Task - Among the records below, find the line that has "ltenen zukunftsgerichteten Aussagen"; from there, give the lines again exactly, and stop after the line that has "Iscriviti alla newsletter e ricevi un".

── Data listing ──

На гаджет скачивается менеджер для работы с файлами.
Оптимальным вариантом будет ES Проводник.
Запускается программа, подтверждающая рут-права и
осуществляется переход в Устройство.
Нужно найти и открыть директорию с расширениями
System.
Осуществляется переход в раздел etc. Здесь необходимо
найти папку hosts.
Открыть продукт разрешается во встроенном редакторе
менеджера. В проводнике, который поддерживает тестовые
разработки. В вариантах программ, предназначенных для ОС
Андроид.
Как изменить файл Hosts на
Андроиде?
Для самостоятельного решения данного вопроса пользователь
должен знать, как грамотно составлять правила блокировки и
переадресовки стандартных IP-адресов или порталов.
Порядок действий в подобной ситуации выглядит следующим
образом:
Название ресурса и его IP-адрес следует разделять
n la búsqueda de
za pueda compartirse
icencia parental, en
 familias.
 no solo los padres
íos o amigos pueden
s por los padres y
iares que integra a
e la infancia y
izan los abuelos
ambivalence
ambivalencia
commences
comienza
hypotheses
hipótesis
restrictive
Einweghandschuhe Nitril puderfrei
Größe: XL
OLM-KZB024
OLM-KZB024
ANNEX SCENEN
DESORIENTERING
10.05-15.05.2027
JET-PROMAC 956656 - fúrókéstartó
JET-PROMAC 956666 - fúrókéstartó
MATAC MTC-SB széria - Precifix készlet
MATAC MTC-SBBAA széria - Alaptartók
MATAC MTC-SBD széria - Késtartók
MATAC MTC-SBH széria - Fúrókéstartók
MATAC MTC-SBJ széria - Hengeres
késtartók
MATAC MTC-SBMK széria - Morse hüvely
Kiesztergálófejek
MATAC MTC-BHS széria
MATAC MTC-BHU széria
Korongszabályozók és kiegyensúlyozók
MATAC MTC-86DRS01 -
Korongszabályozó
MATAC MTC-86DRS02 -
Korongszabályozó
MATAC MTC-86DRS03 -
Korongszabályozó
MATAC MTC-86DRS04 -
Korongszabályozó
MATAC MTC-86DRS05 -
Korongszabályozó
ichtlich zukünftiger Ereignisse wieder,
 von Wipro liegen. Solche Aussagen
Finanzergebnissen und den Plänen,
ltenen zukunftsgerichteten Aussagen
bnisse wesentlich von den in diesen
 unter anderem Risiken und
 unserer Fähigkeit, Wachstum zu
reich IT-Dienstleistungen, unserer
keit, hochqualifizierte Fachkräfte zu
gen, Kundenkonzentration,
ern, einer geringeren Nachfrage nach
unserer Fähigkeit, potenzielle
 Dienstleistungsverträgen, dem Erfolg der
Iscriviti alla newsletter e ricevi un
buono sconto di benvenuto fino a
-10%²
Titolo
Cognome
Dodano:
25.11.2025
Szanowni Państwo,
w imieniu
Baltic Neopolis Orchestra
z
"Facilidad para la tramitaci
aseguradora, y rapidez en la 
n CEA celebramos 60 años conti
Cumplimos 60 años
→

───

Reply -
ltenen zukunftsgerichteten Aussagen
bnisse wesentlich von den in diesen
 unter anderem Risiken und
 unserer Fähigkeit, Wachstum zu
reich IT-Dienstleistungen, unserer
keit, hochqualifizierte Fachkräfte zu
gen, Kundenkonzentration,
ern, einer geringeren Nachfrage nach
unserer Fähigkeit, potenzielle
 Dienstleistungsverträgen, dem Erfolg der
Iscriviti alla newsletter e ricevi un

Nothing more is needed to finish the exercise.